Il professor Paolo Maria Rossini è Direttore del Dipartimento Neuroscienze e Neuroriabilitazione dell’IRCCS San Raffaele di Roma

Come dovrebbe esser utilizzato?

Il trattamento nei trial clinici finora messi in piedi prevede due flebo al mese per una durata che nessuno ancora conosce bene perché le sperimentazioni sono arrivate a 18 mesi di terapia: è verosimile che questa tempistica possa essere prolungata. Ogni 2-3 mesi servirebbe poi una risonanza magnetica per controllare l’eventuale presenza di micro-emorragie ed edemi.

Nell’universo dei trattamenti che già abbiamo e quelli su cui si sta lavorando, cosa rappresenta lecanemab? 

Insieme ad aducanumab sono i primi due farmaci che agiscono modificando l’evoluzione naturale della malattia. Fino ad oggi avevamo solamente farmaci sintomatici, capaci cioè di ridurre i sintomi della malattia, dall’agitazione al disorientamento, senza però interferire con la malattia sottostante. Questi invece sono i primi che modificano la curva di peggioramento naturale della malattia. Su una persona di 70 anni con una malattia progressiva che toglie l’autonomia come l’Alzheimer, lecanemab potrebbe ridurre il costo personale personale e sociale della sua gestione e garantire una buona qualità di vita per un periodo di tempo più lungo.

Proviamo a dare uno sguardo a 360°: cosa c’è oggi all’orizzonte nel trattamento della malattia di Alzheimer?

Fino ad ora la ricerca si è concentrata maggiormente sulla beta amiloide, e questo approccio sta cominciando a dare i primi risultati. Sappiamo però che l’Alzheimer è una malattia multifattoriale e nella quale intervengono altri elementi, come la proteina tau e in cui insorgono anche un quadro cronico di ipoglicemia, di ipoperfusione e di problemi di ossidanti che agiscono con processi pro-infiammatori. Ci sono tanti fattori coinvolti nella malattia e per ora ne stiamo contrastando solo uno. Bisognerà quindi aspettare alcuni trial attualmente in corso e dedicati allo studio di molecole dirette su altri fattori. Alla lunga credo che arriveremo a ragionare come fatto con Aids, quando furono sviluppati i farmaci trivalenti in cui ognuna delle tre sostanze agiva contemporaneamente su un fattore diverso.

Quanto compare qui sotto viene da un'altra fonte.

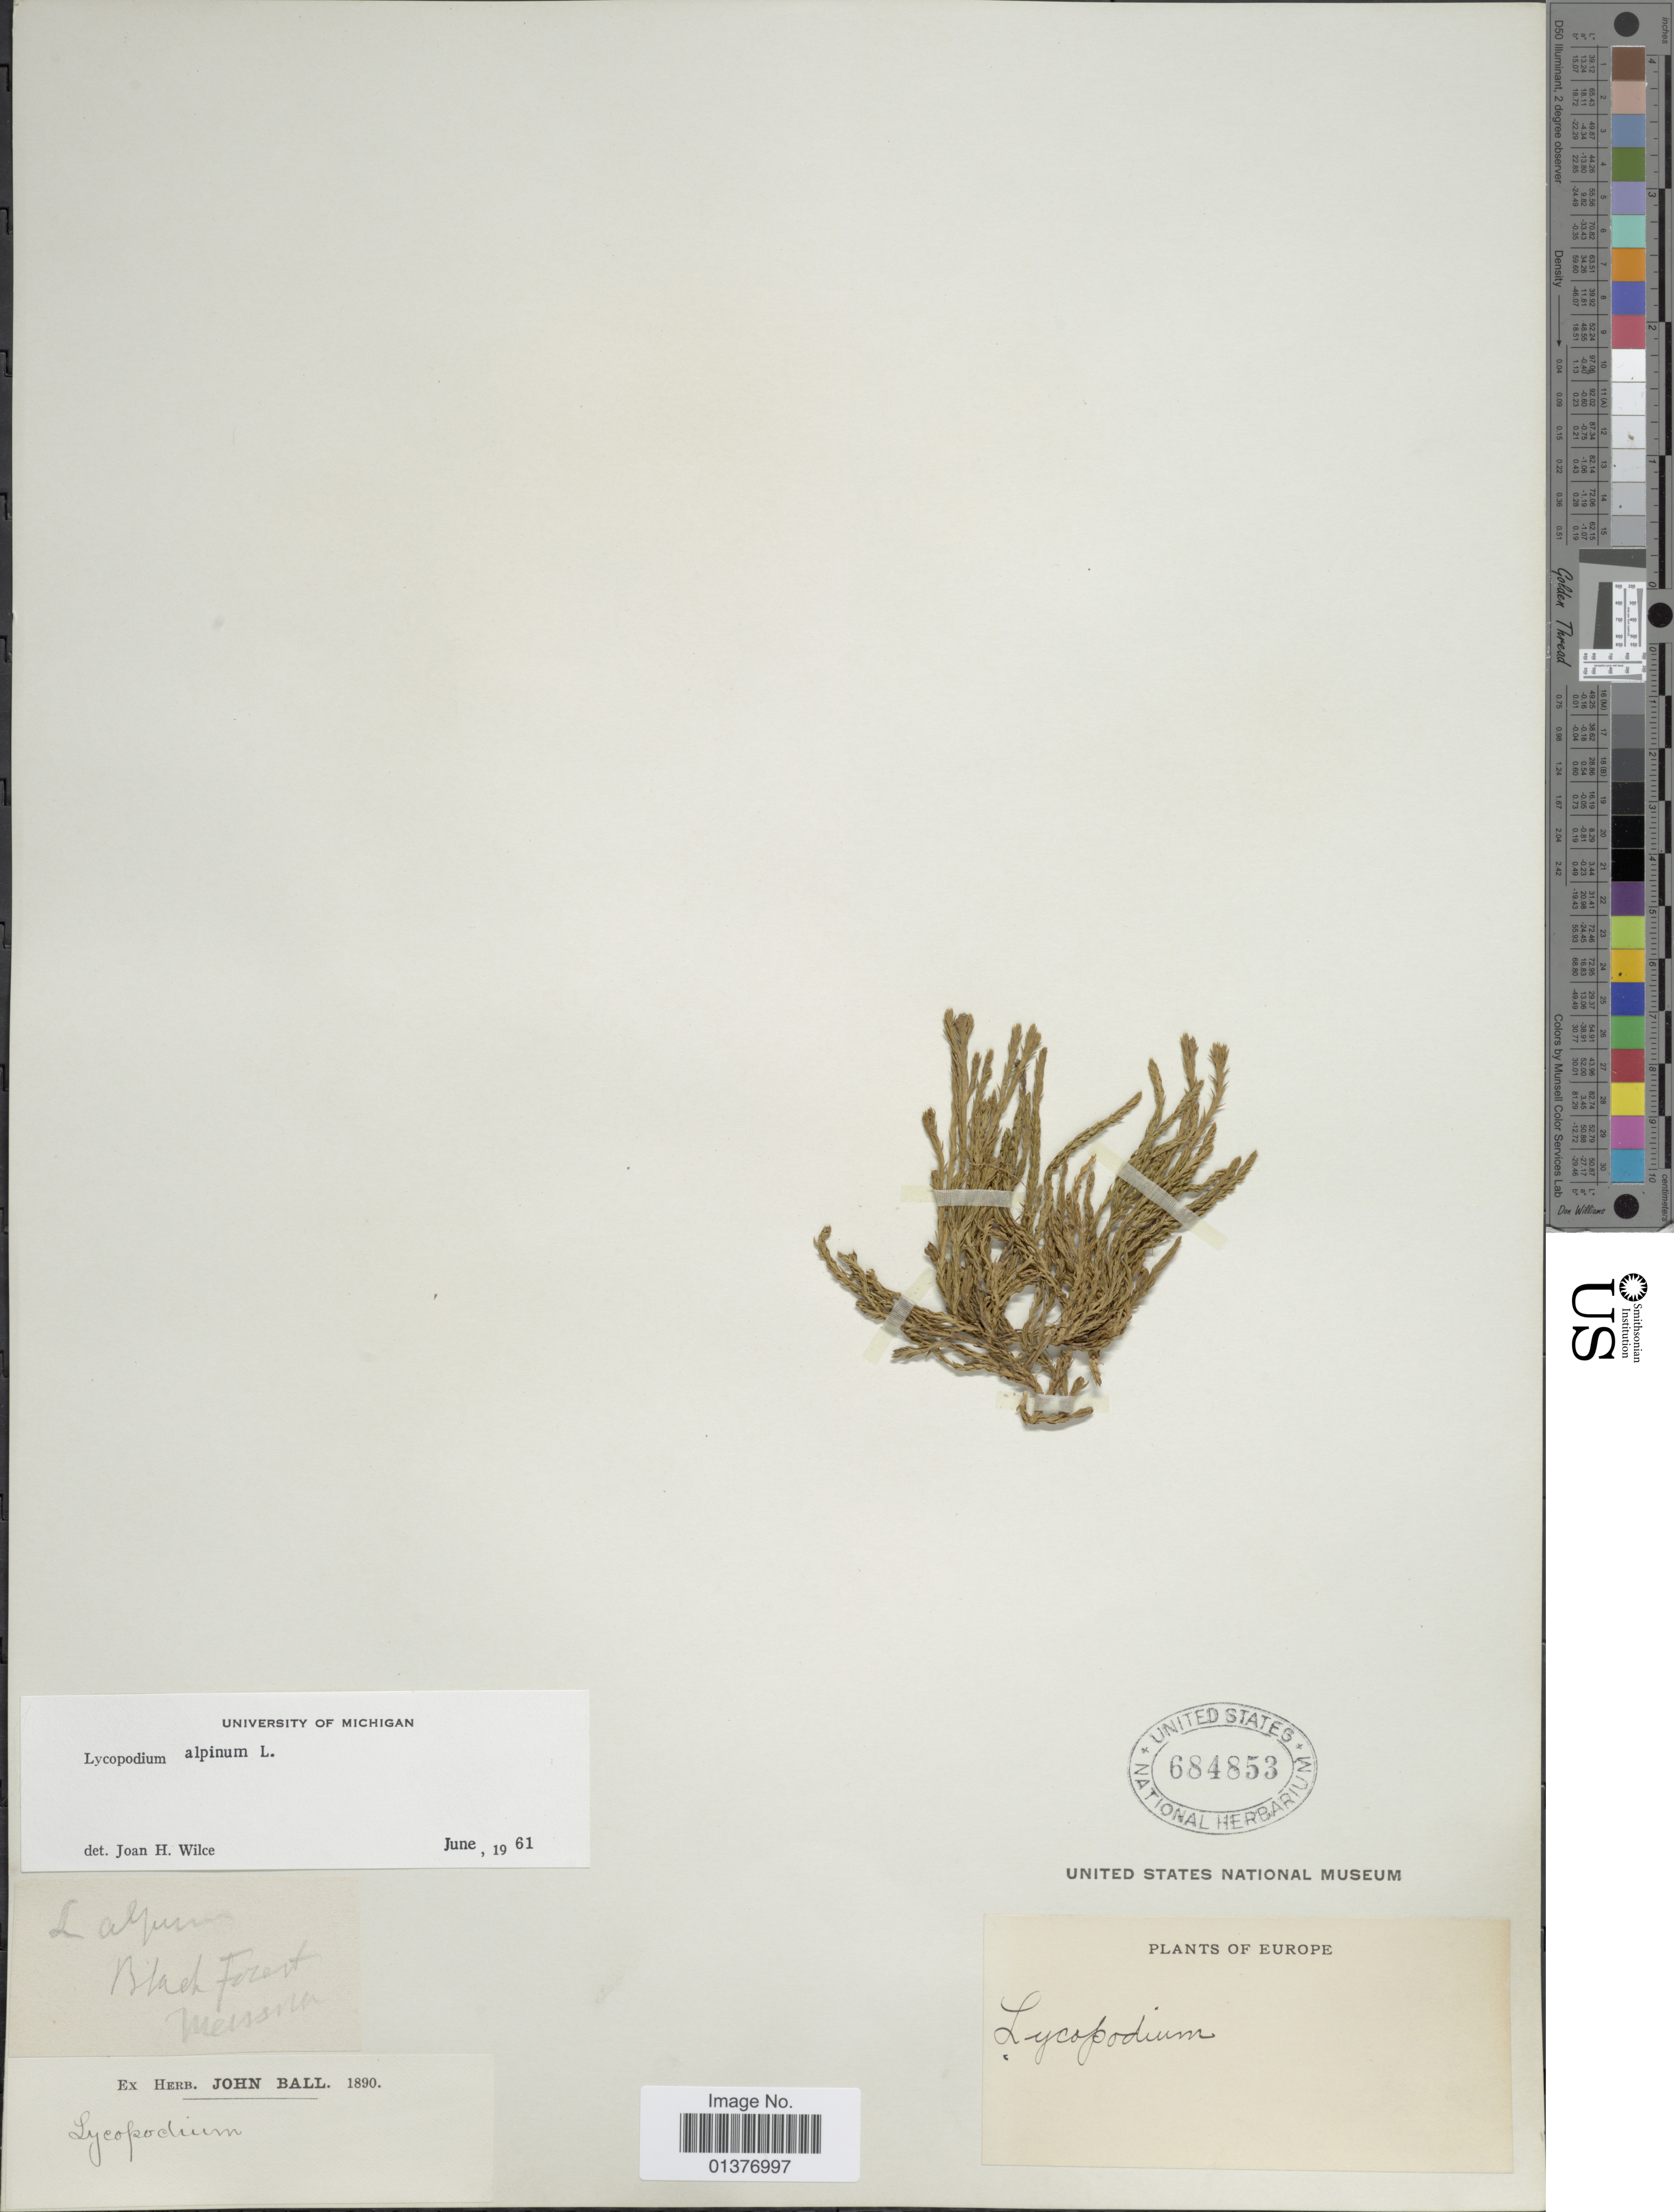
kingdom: Plantae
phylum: Tracheophyta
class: Lycopodiopsida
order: Lycopodiales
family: Lycopodiaceae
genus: Diphasiastrum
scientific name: Diphasiastrum alpinum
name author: (L.) Holub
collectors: ex herb. John Ball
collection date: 1890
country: Germany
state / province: Baden-Württemberg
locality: Black Forest Meissna [Messina]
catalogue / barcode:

Ma arriveremo mai a una cura definitiva?

Mi occupo di Alzheimer da quasi 30 anni e troppe volte ho detto frasi di speranza purtroppo rimaste deluse. Bisogna essere prudenti perché ogni parola impatta sulle famiglie dei pazienti in modo devastante. Dire che tra cinque anni avremo trovato una cura non sarebbe corretto. La mia esperienza però mi dice che una volta che si apre una nuova porta terapeutica, ogni anno poi arriva sempre qualcosa di nuovo: speriamo.

Se un giorno questo farmaco venisse autorizzato a livello globale e il suo utilizzo esteso a un pubblico molto più vasto, come potremmo identificare i pazienti più suscettibili alla sua efficacia?

La popolazione di riferimento per il lecanemab, quei pazienti cioè con una forma lieve di Alzheimer, è costituita da oltre 735mila persone. In questa platea sappiamo che il 50% rischia la demenza e l’altra metà invece non svilupperà la malattia. Dato a queste persone, il farmaco sarebbe dunque “sprecato” e anche rischioso visti gli effetti collaterali che porta con sé. Per decidere chi ne ha bisogno con urgenza e chi no serve uno strumento adeguato che nel mondo non esiste ancora ma che in Italia avremo entro la fine del 2023. Nel 2018, infatti, abbiamo lanciato un progetto nazionale chiamato “Interceptor”, di cui sono coordinatore nazionale, dedicato allo studio di 5 biomarcatori di malattia su 500 soggetti reclutarti e seguiti per i 3 anni previsti dal progetto. Grazie ai risultati del progetto potremo dire qual è l’insieme di biomacatori (o il singolo biomarcatore) più accurato per stabilire se un soggetto ha un rischio di Alzheimer del 95%, del 50% o 0 e capire quindi a chi destinare il farmaco.